The admiral discussed how even the smallest problem such as room temperature can throw an organization off. If one individual is uncomfortable it can disrupt the battle rhythm and ultimately cause disruption among the ranks.

“Some of the more junior individuals may feel that they are not impactful or that they are of great value to the organization,” Kearney said, observing that their issues may not be heard by those at the top of the organization.

“Their inability to perform at a higher level is because of their belief that they are not needed at a higher level. You as a leader need to kind of get down on the ground with those individuals and make sure that they understand the importance of their job to the overall mission and organization.”
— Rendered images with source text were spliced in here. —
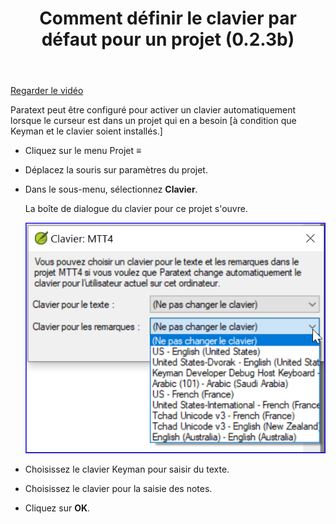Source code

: ﻿---
title: Comment définir le clavier par défaut pour un projet (0.2.3b)
---
[Regarder le vidéo](https://vimeopro.com/lingtransoft/paratext9fr/video/425987455)

Paratext peut être configuré pour activer un clavier automatiquement lorsque le curseur est dans un projet qui en a besoin [à condition que Keyman et le clavier soient installés.]

-   Cliquez sur le menu Projet **≡**
-   Déplacez la souris sur paramètres du projet.
-   Dans le sous-menu, sélectionnez **Clavier**.

    La boîte de dialogue du clavier pour ce projet s'ouvre.

    ![](media/4dc73004d23583dd62d0a861611b3d80.png)

-   Choisissez le clavier Keyman pour saisir du texte.
-   Choisissez le clavier pour la saisie des notes.
-   Cliquez sur **OK**.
Today Kearney is an independent consultant advising and supporting more than a dozen large and small defense related businesses including five Fortune 100 Companies. He also serves as the Executive Director of the Naval Surface Technology Innovation Consortium, which supports research, development, testing, and integration of complex naval warfare systems across a broad range of technology areas and disciplines. As the Executive Director, Kearney serves as the principle point of contact for the 900+ NSTIC consortium members and all associated government departments and agencies.
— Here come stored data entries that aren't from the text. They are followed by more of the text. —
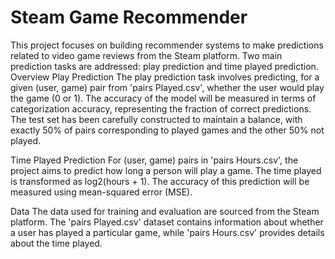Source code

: # Steam Game Recommender
This project focuses on building recommender systems to make predictions related to video game reviews from the Steam platform. 
Two main prediction tasks are addressed: play prediction and time played prediction.
Overview
Play Prediction
The play prediction task involves predicting, for a given (user, game) pair from 'pairs Played.csv', whether the user would play the game (0 or 1). 
The accuracy of the model will be measured in terms of categorization accuracy, representing the fraction of correct predictions. 
The test set has been carefully constructed to maintain a balance, with exactly 50% of pairs corresponding to played games and the other 50% not played.

Time Played Prediction
For (user, game) pairs in 'pairs Hours.csv', the project aims to predict how long a person will play a game. 
The time played is transformed as log2(hours + 1). The accuracy of this prediction will be measured using mean-squared error (MSE).

Data
The data used for training and evaluation are sourced from the Steam platform. 
The 'pairs Played.csv' dataset contains information about whether a user has played a particular game, while 'pairs Hours.csv' provides details about the time played.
Following his at-sea assignments he became a Navy Acquisition Professional and directed a variety of Navy Acquisition programs, leading more than 500 personnel and managing annual budgets of more than $1 billion with several years of Foreign Military Sales expertise. Upon selection to Rear Admiral, he served as the Vice Commander (Chief Operating Officer) of the Naval Sea Systems Command (NAVSEA), a $30 billion a year and 50,000-person organization responsible for the design, procurement, and support of all US Navy ships, submarines, and aircraft carriers.

“I contend that everyone is a leader at some level,” said in closing remarks.  “Even the most junior person that shows up to your ship, your platoon, your garrison, your office, whatever it is, that person is going to be the reference source for the very next person that comes in. They are going to ask, ‘How do we fill out this form? How do we do this?’ That person is going to be leading them and you need to recognize that and ensure that you bring leadership training to the entire organization, not just the top levels. Everyone is a leader. I’ll say that again, everyone is a leader even when not asking for that position or title specifically.”

As a longtime friend of the Admiral, Kathy Ferguson, a plans specialist in the garrison’s Plans, Analysis, and Integration Office planned and coordinated Kearney’s presentation as part of the garrison’s leadership speaker series, an integral part of U.S. Army Installation Management Command's (IMCOM) Service Culture Campaign (SCC).

“There are individuals, like Kathy, who are working on their own to bring these guest speakers in, taking the initiative to brief senior leadership, and it is a testament of their character and the importance of this leadership series,” said Lt. Col. Alexander D. Burgos, Picatinny Arsenal garrison commander.

The leadership speaker series will continue throughout the year. Notification of upcoming events will be sent to the Picatinny Arsenal workforce via email.